REQUIRED WORK → Please count the lines in the listing below that contain the string "Harga", matching case exactly, and reply with the number alone.
+++
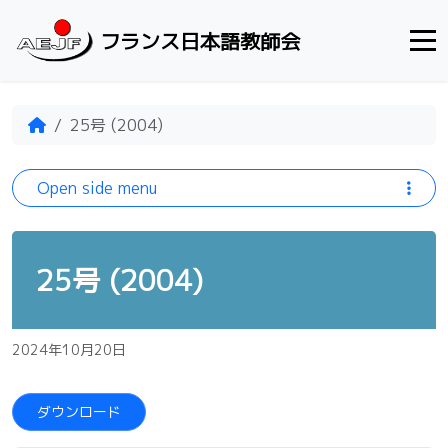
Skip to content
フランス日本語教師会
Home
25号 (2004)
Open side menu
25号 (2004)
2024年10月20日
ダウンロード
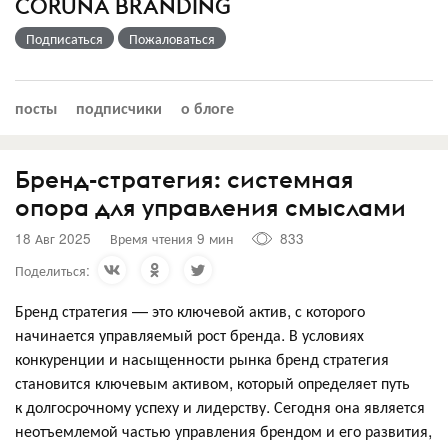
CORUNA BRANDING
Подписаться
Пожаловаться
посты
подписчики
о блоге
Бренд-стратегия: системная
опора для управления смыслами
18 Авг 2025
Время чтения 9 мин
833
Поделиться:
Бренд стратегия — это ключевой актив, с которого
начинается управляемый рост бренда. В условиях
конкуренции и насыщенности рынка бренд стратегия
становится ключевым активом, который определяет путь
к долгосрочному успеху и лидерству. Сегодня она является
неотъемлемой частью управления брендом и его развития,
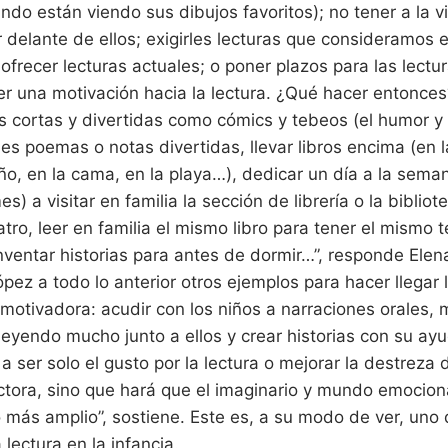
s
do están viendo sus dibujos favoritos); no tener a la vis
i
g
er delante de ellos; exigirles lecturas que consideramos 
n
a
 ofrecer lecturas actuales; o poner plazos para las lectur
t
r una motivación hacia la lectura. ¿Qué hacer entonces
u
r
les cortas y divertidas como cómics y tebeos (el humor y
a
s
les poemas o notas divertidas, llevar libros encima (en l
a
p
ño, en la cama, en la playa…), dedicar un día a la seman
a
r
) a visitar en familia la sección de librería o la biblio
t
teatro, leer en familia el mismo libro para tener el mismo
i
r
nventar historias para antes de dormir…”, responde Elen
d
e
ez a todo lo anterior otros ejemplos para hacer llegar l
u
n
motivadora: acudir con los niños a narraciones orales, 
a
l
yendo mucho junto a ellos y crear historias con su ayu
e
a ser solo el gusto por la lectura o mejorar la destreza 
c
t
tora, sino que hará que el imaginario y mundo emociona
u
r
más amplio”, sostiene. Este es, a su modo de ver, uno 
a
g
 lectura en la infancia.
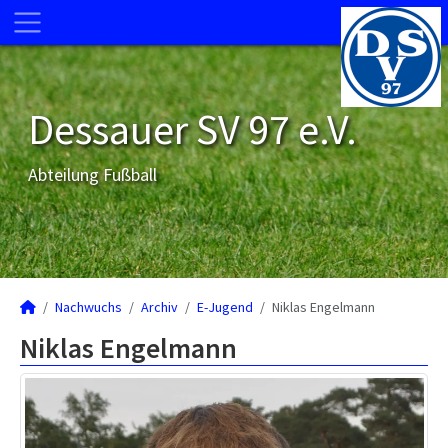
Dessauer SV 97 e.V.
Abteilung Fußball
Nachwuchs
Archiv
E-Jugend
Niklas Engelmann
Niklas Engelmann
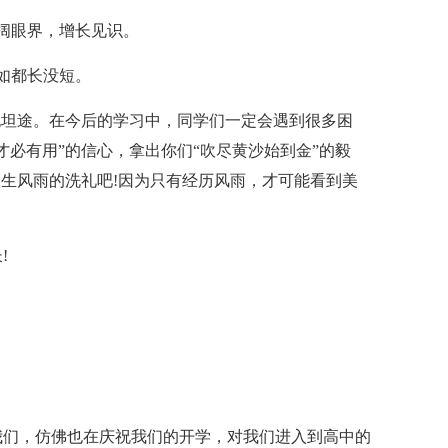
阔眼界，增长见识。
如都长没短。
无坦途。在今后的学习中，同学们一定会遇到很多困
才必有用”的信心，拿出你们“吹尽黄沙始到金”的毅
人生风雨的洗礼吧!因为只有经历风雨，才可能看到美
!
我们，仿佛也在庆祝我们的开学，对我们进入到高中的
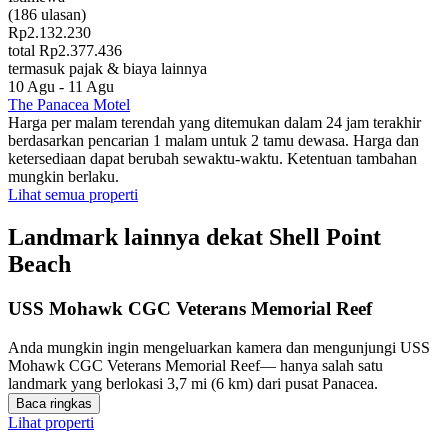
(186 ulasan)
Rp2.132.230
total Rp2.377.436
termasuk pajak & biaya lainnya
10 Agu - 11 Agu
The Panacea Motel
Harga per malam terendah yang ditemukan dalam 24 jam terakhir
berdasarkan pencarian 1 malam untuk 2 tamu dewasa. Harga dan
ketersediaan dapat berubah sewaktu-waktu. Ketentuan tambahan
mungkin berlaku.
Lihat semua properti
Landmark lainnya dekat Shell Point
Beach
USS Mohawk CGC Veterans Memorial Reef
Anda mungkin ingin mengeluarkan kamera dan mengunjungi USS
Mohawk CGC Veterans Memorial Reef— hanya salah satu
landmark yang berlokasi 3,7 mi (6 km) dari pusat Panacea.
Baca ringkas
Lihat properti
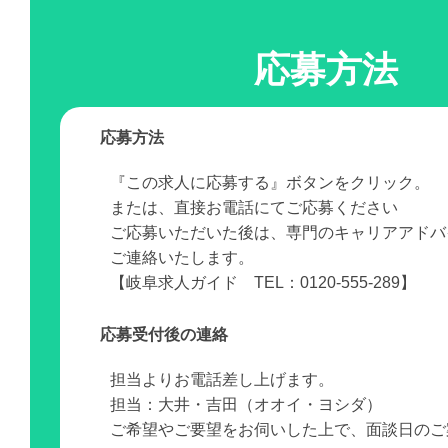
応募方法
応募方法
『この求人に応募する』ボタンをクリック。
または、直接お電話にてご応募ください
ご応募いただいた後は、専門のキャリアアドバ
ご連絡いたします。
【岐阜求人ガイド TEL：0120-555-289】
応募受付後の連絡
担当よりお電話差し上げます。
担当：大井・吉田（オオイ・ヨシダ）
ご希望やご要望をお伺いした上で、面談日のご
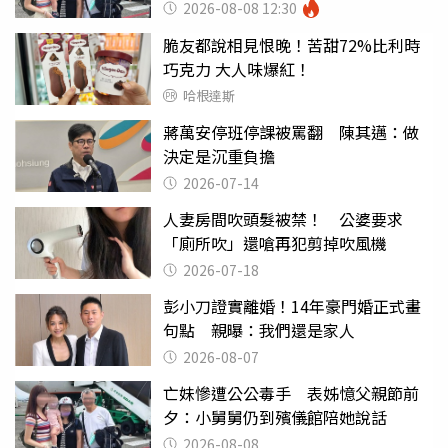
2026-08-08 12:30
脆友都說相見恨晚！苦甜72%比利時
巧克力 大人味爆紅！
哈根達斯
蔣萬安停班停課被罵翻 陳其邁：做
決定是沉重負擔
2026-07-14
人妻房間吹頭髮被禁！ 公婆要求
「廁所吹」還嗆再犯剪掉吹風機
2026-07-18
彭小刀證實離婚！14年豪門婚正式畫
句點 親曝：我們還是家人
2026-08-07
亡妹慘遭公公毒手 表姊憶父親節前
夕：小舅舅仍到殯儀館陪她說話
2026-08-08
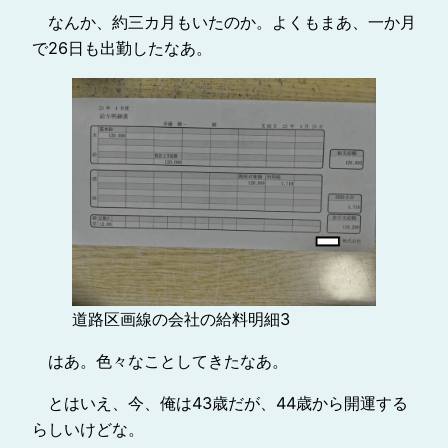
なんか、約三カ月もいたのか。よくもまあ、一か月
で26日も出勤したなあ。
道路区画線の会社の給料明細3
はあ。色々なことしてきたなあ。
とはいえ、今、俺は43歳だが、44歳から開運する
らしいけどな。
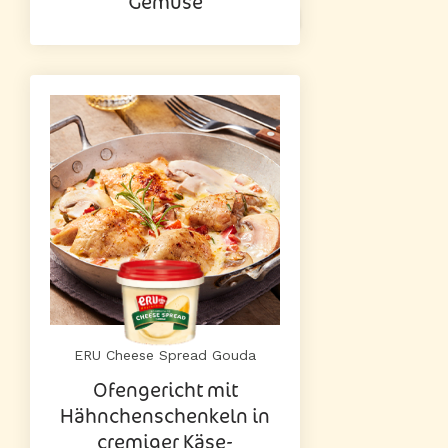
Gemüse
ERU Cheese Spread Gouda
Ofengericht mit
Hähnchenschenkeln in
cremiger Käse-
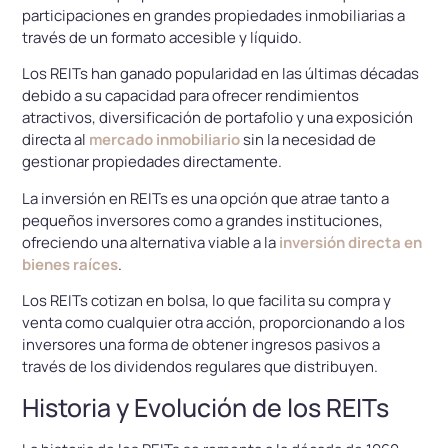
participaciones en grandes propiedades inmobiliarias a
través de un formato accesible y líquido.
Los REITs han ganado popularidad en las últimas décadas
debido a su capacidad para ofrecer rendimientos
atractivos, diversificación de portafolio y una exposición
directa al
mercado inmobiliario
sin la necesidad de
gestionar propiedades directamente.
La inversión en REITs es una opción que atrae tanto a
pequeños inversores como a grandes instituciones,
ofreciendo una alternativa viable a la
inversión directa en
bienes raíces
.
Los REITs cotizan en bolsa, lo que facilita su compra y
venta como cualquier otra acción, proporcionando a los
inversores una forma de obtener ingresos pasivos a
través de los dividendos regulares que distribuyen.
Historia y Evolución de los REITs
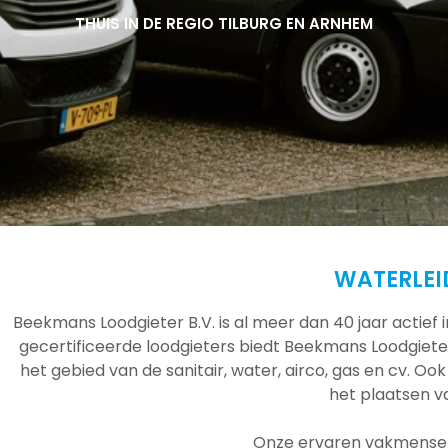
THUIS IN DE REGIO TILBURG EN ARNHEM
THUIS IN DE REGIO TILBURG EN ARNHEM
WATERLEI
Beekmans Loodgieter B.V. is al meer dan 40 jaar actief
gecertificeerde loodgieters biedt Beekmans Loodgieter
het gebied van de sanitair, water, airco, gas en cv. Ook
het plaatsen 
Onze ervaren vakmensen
+++
RESPONSE TO THIS EXERCISE → 2